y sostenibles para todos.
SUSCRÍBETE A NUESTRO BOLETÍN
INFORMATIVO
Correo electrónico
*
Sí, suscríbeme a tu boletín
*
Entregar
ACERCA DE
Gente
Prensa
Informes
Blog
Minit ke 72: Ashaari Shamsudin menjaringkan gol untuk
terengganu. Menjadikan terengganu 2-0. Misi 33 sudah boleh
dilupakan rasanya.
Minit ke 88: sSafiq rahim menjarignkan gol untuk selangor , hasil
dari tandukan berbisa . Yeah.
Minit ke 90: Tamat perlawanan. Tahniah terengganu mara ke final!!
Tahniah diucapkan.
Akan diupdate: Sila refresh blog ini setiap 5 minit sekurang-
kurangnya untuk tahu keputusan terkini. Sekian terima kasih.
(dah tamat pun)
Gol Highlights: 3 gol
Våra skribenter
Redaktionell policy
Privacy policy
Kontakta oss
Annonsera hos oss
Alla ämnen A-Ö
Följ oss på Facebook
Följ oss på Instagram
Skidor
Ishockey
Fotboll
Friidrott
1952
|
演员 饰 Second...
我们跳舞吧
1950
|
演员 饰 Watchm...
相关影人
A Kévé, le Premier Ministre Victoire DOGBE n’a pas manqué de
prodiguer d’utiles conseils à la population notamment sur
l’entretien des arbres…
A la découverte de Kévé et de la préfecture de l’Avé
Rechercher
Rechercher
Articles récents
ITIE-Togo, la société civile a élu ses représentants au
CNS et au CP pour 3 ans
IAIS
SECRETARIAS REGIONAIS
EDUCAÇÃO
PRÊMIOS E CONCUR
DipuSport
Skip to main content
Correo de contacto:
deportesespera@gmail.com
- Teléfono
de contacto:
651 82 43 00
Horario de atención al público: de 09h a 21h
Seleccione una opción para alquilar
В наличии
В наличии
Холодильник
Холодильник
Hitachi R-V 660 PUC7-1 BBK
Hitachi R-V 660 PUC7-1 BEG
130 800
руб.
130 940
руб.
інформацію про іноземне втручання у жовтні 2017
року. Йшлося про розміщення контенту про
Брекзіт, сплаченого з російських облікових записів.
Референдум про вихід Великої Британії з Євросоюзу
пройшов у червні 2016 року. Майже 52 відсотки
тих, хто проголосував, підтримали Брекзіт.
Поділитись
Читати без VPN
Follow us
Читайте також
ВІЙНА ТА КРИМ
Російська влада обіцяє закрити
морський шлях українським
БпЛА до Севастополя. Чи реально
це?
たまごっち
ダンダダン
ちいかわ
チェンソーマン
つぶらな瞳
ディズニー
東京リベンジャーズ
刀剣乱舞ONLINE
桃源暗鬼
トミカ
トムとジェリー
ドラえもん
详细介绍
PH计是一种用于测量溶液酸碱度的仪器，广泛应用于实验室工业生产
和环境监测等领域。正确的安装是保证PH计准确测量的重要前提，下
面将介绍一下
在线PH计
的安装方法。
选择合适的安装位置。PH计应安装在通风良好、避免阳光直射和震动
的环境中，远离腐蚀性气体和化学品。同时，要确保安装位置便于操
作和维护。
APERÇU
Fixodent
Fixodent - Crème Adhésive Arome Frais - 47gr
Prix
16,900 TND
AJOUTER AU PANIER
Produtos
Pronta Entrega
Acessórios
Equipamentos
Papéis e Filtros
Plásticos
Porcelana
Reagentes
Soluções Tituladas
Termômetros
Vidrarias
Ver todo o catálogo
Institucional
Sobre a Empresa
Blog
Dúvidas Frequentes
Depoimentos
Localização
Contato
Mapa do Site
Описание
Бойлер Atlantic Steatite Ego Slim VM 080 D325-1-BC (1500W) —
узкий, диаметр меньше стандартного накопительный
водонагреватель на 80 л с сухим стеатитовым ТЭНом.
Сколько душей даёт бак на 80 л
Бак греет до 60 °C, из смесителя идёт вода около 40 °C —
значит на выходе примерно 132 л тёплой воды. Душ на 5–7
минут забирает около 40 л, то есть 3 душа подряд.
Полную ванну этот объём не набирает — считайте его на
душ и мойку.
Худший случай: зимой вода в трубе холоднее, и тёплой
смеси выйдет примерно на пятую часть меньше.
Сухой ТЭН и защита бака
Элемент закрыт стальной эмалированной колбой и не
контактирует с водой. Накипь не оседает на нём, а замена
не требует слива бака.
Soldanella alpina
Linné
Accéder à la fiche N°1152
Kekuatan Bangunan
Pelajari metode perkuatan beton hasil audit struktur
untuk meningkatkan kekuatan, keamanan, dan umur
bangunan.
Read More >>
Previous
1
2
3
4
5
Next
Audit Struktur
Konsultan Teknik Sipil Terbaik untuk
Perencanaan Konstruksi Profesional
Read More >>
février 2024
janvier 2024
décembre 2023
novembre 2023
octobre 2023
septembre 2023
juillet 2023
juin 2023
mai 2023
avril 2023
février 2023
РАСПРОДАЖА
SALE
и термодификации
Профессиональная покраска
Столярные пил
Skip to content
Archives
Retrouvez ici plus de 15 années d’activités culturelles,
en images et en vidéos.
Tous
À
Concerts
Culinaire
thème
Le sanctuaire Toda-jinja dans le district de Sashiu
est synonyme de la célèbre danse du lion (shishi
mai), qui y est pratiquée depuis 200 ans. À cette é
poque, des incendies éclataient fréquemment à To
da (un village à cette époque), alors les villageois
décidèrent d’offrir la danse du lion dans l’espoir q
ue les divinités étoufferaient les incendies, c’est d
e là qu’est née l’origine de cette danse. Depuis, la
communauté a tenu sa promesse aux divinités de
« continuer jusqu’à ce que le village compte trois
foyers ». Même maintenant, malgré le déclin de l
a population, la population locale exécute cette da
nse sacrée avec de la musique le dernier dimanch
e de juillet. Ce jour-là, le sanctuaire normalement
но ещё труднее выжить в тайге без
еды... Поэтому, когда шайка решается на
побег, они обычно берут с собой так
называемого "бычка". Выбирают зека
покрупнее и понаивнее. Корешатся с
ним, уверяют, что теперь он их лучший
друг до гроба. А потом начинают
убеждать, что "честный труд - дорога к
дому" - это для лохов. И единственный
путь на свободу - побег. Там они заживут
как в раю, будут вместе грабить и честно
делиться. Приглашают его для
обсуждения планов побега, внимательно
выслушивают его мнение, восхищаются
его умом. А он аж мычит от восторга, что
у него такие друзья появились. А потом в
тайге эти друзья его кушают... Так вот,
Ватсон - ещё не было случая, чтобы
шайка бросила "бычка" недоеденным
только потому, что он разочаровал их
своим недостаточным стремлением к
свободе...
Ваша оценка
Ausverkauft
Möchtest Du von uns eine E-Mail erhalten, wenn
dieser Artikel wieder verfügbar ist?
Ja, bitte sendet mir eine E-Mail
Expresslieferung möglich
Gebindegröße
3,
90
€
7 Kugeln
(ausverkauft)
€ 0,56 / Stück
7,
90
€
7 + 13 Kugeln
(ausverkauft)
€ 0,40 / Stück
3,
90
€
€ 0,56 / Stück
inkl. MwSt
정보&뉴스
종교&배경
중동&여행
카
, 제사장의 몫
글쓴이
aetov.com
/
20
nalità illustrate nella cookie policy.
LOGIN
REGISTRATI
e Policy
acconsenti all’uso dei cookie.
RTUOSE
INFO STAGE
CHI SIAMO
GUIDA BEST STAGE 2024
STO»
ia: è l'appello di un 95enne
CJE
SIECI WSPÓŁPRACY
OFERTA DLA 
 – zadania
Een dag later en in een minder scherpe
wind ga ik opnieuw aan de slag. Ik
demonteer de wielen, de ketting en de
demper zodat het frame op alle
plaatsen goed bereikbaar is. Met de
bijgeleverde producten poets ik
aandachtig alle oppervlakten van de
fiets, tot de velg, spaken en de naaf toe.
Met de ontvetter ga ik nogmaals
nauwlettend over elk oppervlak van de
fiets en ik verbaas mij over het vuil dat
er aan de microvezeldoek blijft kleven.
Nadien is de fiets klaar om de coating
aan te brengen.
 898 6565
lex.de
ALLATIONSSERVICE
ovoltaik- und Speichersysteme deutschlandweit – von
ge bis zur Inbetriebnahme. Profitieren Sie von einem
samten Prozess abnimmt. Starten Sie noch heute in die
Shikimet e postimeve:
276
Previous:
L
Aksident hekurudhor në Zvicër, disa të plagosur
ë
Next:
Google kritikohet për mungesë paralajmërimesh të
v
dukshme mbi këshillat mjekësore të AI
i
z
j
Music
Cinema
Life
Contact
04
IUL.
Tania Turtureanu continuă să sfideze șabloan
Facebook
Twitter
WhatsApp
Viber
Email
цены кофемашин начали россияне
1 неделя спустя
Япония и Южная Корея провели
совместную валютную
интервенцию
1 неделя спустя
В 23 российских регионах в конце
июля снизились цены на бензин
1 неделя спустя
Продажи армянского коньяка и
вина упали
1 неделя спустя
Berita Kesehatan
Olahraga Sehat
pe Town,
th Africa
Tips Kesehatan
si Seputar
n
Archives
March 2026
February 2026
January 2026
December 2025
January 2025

** EXERCISE INSTRUCTIONS **
Using the records above, restate word for word the lines from the one with "en images et en vidéos." through the one with "как в раю, будут вместе грабить и честно", both included.

** ANSWER TO THE PROBLEM **
en images et en vidéos.
Tous
À
Concerts
Culinaire
thème
Le sanctuaire Toda-jinja dans le district de Sashiu
est synonyme de la célèbre danse du lion (shishi
mai), qui y est pratiquée depuis 200 ans. À cette é
poque, des incendies éclataient fréquemment à To
da (un village à cette époque), alors les villageois
décidèrent d’offrir la danse du lion dans l’espoir q
ue les divinités étoufferaient les incendies, c’est d
e là qu’est née l’origine de cette danse. Depuis, la
communauté a tenu sa promesse aux divinités de
« continuer jusqu’à ce que le village compte trois
foyers ». Même maintenant, malgré le déclin de l
a population, la population locale exécute cette da
nse sacrée avec de la musique le dernier dimanch
e de juillet. Ce jour-là, le sanctuaire normalement
но ещё труднее выжить в тайге без
еды... Поэтому, когда шайка решается на
побег, они обычно берут с собой так
называемого "бычка". Выбирают зека
покрупнее и понаивнее. Корешатся с
ним, уверяют, что теперь он их лучший
друг до гроба. А потом начинают
убеждать, что "честный труд - дорога к
дому" - это для лохов. И единственный
путь на свободу - побег. Там они заживут
как в раю, будут вместе грабить и честно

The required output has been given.